Work order: Could you copy out all of the records below exactly, leaving out every picture?

------ Data section ------

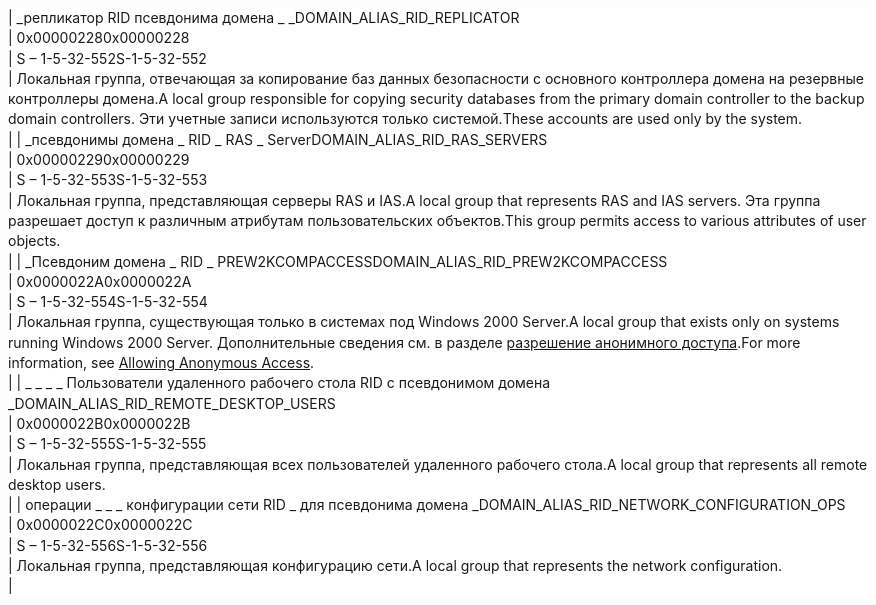 | <span data-ttu-id="798e3-396">\_репликатор RID псевдонима домена \_ \_</span><span class="sxs-lookup"><span data-stu-id="798e3-396">DOMAIN\_ALIAS\_RID\_REPLICATOR</span></span><br/>                        | <span data-ttu-id="798e3-397">0x00000228</span><span class="sxs-lookup"><span data-stu-id="798e3-397">0x00000228</span></span><br/> | <span data-ttu-id="798e3-398">S – 1-5-32-552</span><span class="sxs-lookup"><span data-stu-id="798e3-398">S-1-5-32-552</span></span><br/> | <span data-ttu-id="798e3-399">Локальная группа, отвечающая за копирование баз данных безопасности с основного контроллера домена на резервные контроллеры домена.</span><span class="sxs-lookup"><span data-stu-id="798e3-399">A local group responsible for copying security databases from the primary domain controller to the backup domain controllers.</span></span> <span data-ttu-id="798e3-400">Эти учетные записи используются только системой.</span><span class="sxs-lookup"><span data-stu-id="798e3-400">These accounts are used only by the system.</span></span><br/>                                                                                                       |
| <span data-ttu-id="798e3-401">\_псевдонимы домена \_ RID \_ RAS \_ Server</span><span class="sxs-lookup"><span data-stu-id="798e3-401">DOMAIN\_ALIAS\_RID\_RAS\_SERVERS</span></span><br/>                      | <span data-ttu-id="798e3-402">0x00000229</span><span class="sxs-lookup"><span data-stu-id="798e3-402">0x00000229</span></span><br/> | <span data-ttu-id="798e3-403">S – 1-5-32-553</span><span class="sxs-lookup"><span data-stu-id="798e3-403">S-1-5-32-553</span></span><br/> | <span data-ttu-id="798e3-404">Локальная группа, представляющая серверы RAS и IAS.</span><span class="sxs-lookup"><span data-stu-id="798e3-404">A local group that represents RAS and IAS servers.</span></span> <span data-ttu-id="798e3-405">Эта группа разрешает доступ к различным атрибутам пользовательских объектов.</span><span class="sxs-lookup"><span data-stu-id="798e3-405">This group permits access to various attributes of user objects.</span></span><br/>                                                                                                                                                             |
| <span data-ttu-id="798e3-406">\_Псевдоним домена \_ RID \_ PREW2KCOMPACCESS</span><span class="sxs-lookup"><span data-stu-id="798e3-406">DOMAIN\_ALIAS\_RID\_PREW2KCOMPACCESS</span></span><br/>                  | <span data-ttu-id="798e3-407">0x0000022A</span><span class="sxs-lookup"><span data-stu-id="798e3-407">0x0000022A</span></span><br/> | <span data-ttu-id="798e3-408">S – 1-5-32-554</span><span class="sxs-lookup"><span data-stu-id="798e3-408">S-1-5-32-554</span></span><br/> | <span data-ttu-id="798e3-409">Локальная группа, существующая только в системах под Windows 2000 Server.</span><span class="sxs-lookup"><span data-stu-id="798e3-409">A local group that exists only on systems running Windows 2000 Server.</span></span> <span data-ttu-id="798e3-410">Дополнительные сведения см. в разделе [разрешение анонимного доступа](allowing-anonymous-access.md).</span><span class="sxs-lookup"><span data-stu-id="798e3-410">For more information, see [Allowing Anonymous Access](allowing-anonymous-access.md).</span></span><br/>                                                                                                                    |
| <span data-ttu-id="798e3-411">\_ \_ \_ \_ Пользователи удаленного рабочего стола RID с псевдонимом домена \_</span><span class="sxs-lookup"><span data-stu-id="798e3-411">DOMAIN\_ALIAS\_RID\_REMOTE\_DESKTOP\_USERS</span></span><br/>            | <span data-ttu-id="798e3-412">0x0000022B</span><span class="sxs-lookup"><span data-stu-id="798e3-412">0x0000022B</span></span><br/> | <span data-ttu-id="798e3-413">S – 1-5-32-555</span><span class="sxs-lookup"><span data-stu-id="798e3-413">S-1-5-32-555</span></span><br/> | <span data-ttu-id="798e3-414">Локальная группа, представляющая всех пользователей удаленного рабочего стола.</span><span class="sxs-lookup"><span data-stu-id="798e3-414">A local group that represents all remote desktop users.</span></span><br/>                                                                                                                                                                                                                         |
| <span data-ttu-id="798e3-415">операции \_ \_ \_ конфигурации сети RID \_ для псевдонима домена \_</span><span class="sxs-lookup"><span data-stu-id="798e3-415">DOMAIN\_ALIAS\_RID\_NETWORK\_CONFIGURATION\_OPS</span></span><br/>       | <span data-ttu-id="798e3-416">0x0000022C</span><span class="sxs-lookup"><span data-stu-id="798e3-416">0x0000022C</span></span><br/> | <span data-ttu-id="798e3-417">S – 1-5-32-556</span><span class="sxs-lookup"><span data-stu-id="798e3-417">S-1-5-32-556</span></span><br/> | <span data-ttu-id="798e3-418">Локальная группа, представляющая конфигурацию сети.</span><span class="sxs-lookup"><span data-stu-id="798e3-418">A local group that represents the network configuration.</span></span> <br/>                                                                                                                                                                                                                       |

------

Written response:
 | <span data-ttu-id="798e3-396">\_репликатор RID псевдонима домена \_ \_</span><span class="sxs-lookup"><span data-stu-id="798e3-396">DOMAIN\_ALIAS\_RID\_REPLICATOR</span></span><br/>                        | <span data-ttu-id="798e3-397">0x00000228</span><span class="sxs-lookup"><span data-stu-id="798e3-397">0x00000228</span></span><br/> | <span data-ttu-id="798e3-398">S – 1-5-32-552</span><span class="sxs-lookup"><span data-stu-id="798e3-398">S-1-5-32-552</span></span><br/> | <span data-ttu-id="798e3-399">Локальная группа, отвечающая за копирование баз данных безопасности с основного контроллера домена на резервные контроллеры домена.</span><span class="sxs-lookup"><span data-stu-id="798e3-399">A local group responsible for copying security databases from the primary domain controller to the backup domain controllers.</span></span> <span data-ttu-id="798e3-400">Эти учетные записи используются только системой.</span><span class="sxs-lookup"><span data-stu-id="798e3-400">These accounts are used only by the system.</span></span><br/>                                                                                                       |
| <span data-ttu-id="798e3-401">\_псевдонимы домена \_ RID \_ RAS \_ Server</span><span class="sxs-lookup"><span data-stu-id="798e3-401">DOMAIN\_ALIAS\_RID\_RAS\_SERVERS</span></span><br/>                      | <span data-ttu-id="798e3-402">0x00000229</span><span class="sxs-lookup"><span data-stu-id="798e3-402">0x00000229</span></span><br/> | <span data-ttu-id="798e3-403">S – 1-5-32-553</span><span class="sxs-lookup"><span data-stu-id="798e3-403">S-1-5-32-553</span></span><br/> | <span data-ttu-id="798e3-404">Локальная группа, представляющая серверы RAS и IAS.</span><span class="sxs-lookup"><span data-stu-id="798e3-404">A local group that represents RAS and IAS servers.</span></span> <span data-ttu-id="798e3-405">Эта группа разрешает доступ к различным атрибутам пользовательских объектов.</span><span class="sxs-lookup"><span data-stu-id="798e3-405">This group permits access to various attributes of user objects.</span></span><br/>                                                                                                                                                             |
| <span data-ttu-id="798e3-406">\_Псевдоним домена \_ RID \_ PREW2KCOMPACCESS</span><span class="sxs-lookup"><span data-stu-id="798e3-406">DOMAIN\_ALIAS\_RID\_PREW2KCOMPACCESS</span></span><br/>                  | <span data-ttu-id="798e3-407">0x0000022A</span><span class="sxs-lookup"><span data-stu-id="798e3-407">0x0000022A</span></span><br/> | <span data-ttu-id="798e3-408">S – 1-5-32-554</span><span class="sxs-lookup"><span data-stu-id="798e3-408">S-1-5-32-554</span></span><br/> | <span data-ttu-id="798e3-409">Локальная группа, существующая только в системах под Windows 2000 Server.</span><span class="sxs-lookup"><span data-stu-id="798e3-409">A local group that exists only on systems running Windows 2000 Server.</span></span> <span data-ttu-id="798e3-410">Дополнительные сведения см. в разделе [разрешение анонимного доступа](allowing-anonymous-access.md).</span><span class="sxs-lookup"><span data-stu-id="798e3-410">For more information, see [Allowing Anonymous Access](allowing-anonymous-access.md).</span></span><br/>                                                                                                                    |
| <span data-ttu-id="798e3-411">\_ \_ \_ \_ Пользователи удаленного рабочего стола RID с псевдонимом домена \_</span><span class="sxs-lookup"><span data-stu-id="798e3-411">DOMAIN\_ALIAS\_RID\_REMOTE\_DESKTOP\_USERS</span></span><br/>            | <span data-ttu-id="798e3-412">0x0000022B</span><span class="sxs-lookup"><span data-stu-id="798e3-412">0x0000022B</span></span><br/> | <span data-ttu-id="798e3-413">S – 1-5-32-555</span><span class="sxs-lookup"><span data-stu-id="798e3-413">S-1-5-32-555</span></span><br/> | <span data-ttu-id="798e3-414">Локальная группа, представляющая всех пользователей удаленного рабочего стола.</span><span class="sxs-lookup"><span data-stu-id="798e3-414">A local group that represents all remote desktop users.</span></span><br/>                                                                                                                                                                                                                         |
| <span data-ttu-id="798e3-415">операции \_ \_ \_ конфигурации сети RID \_ для псевдонима домена \_</span><span class="sxs-lookup"><span data-stu-id="798e3-415">DOMAIN\_ALIAS\_RID\_NETWORK\_CONFIGURATION\_OPS</span></span><br/>       | <span data-ttu-id="798e3-416">0x0000022C</span><span class="sxs-lookup"><span data-stu-id="798e3-416">0x0000022C</span></span><br/> | <span data-ttu-id="798e3-417">S – 1-5-32-556</span><span class="sxs-lookup"><span data-stu-id="798e3-417">S-1-5-32-556</span></span><br/> | <span data-ttu-id="798e3-418">Локальная группа, представляющая конфигурацию сети.</span><span class="sxs-lookup"><span data-stu-id="798e3-418">A local group that represents the network configuration.</span></span> <br/>                                                                                                                                                                                                                       |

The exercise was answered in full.